▶ **REQUIREMENT**
Go to the line containing "ть сама, а от" in the material below. From there to the end, retype every line exactly and drop the pictures.
%%
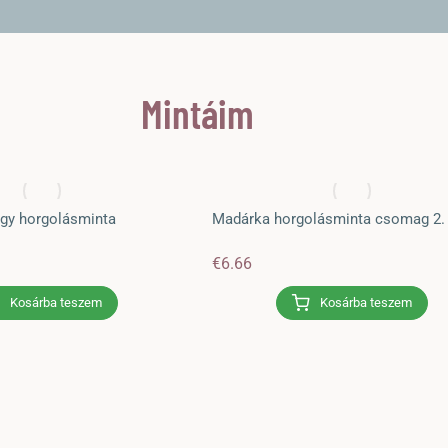
Mintáim
gy horgolásminta
Madárka horgolásminta csomag 2.
€
6.66
Kosárba teszem
Kosárba teszem
Horgolásminta tesztelés: Gomba
Kobold Irissesile-től
Cikkek
,
Horgolásminta ajánló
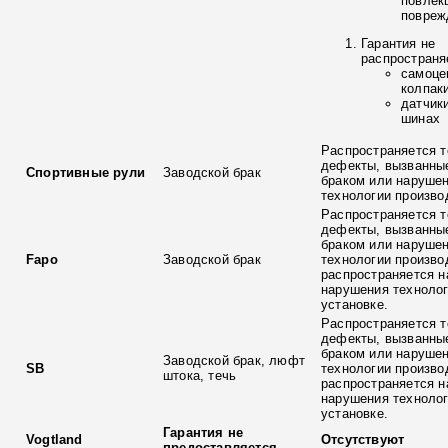
повлек
повреж
Гарантия не
распространя
самоце
колпак
датчик
шинах
Распространяется т
дефекты, вызванны
Спортивные рули
Заводской брак
браком или наруше
технологии произво
Распространяется т
дефекты, вызванны
браком или наруше
Fapo
Заводской брак
технологии произво
распространяется н
нарушения технолог
установке.
Распространяется т
дефекты, вызванны
браком или наруше
Заводской брак, люфт
SB
технологии произво
штока, течь
распространяется н
нарушения технолог
установке.
Гарантия не
Vogtland
Отсутствуют
предоставляется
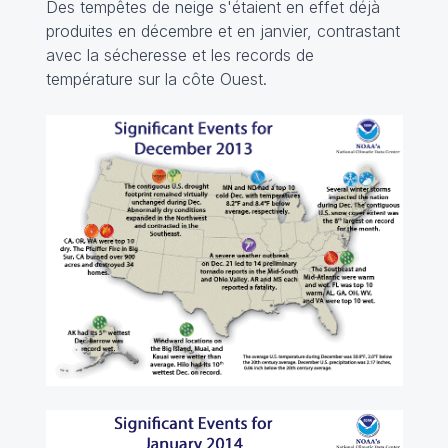
Des tempêtes de neige s'étaient en effet déjà
produites en décembre et en janvier, contrastant
avec la sécheresse et les records de
température sur la côte Ouest.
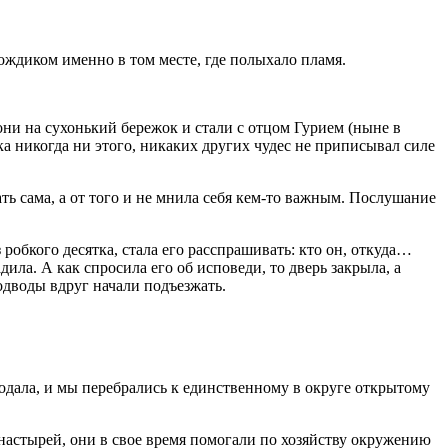
дождиком именно в том месте, где полыхало пламя.
они на сухонький бережок и стали с отцом Гурием (ныне в
ка никогда ни этого, никаких других чудес не приписывал силе
ть сама, а от того и не мнила себя кем-то важным. Послушание
 робкого десятка, стала его расспрашивать: кто он, откуда…
ила. А как спросила его об исповеди, то дверь закрыла, а
Подводы вдруг начали подъезжать.
родала, и мы перебрались к единственному в округе открытому
настырей, они в свое время помогали по хозяйству окружению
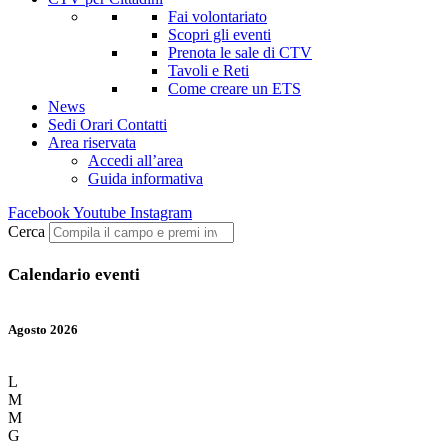
Fai volontariato
Scopri gli eventi
Prenota le sale di CTV
Tavoli e Reti
Come creare un ETS
News
Sedi Orari Contatti
Area riservata
Accedi all’area
Guida informativa
Facebook
Youtube
Instagram
Cerca
Calendario eventi
Agosto 2026
L
M
M
G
%%
▶ **ANSWER FOR THE TASK**
ть сама, а от того и не мнила себя кем-то важным. Послушание
 робкого десятка, стала его расспрашивать: кто он, откуда…
ила. А как спросила его об исповеди, то дверь закрыла, а
Подводы вдруг начали подъезжать.
родала, и мы перебрались к единственному в округе открытому
настырей, они в свое время помогали по хозяйству окружению
Fai volontariato
Scopri gli eventi
Prenota le sale di CTV
Tavoli e Reti
Come creare un ETS
News
Sedi Orari Contatti
Area riservata
Accedi all’area
Guida informativa
Facebook
Youtube
Instagram
Cerca
Calendario eventi
Agosto 2026
L
M
M
G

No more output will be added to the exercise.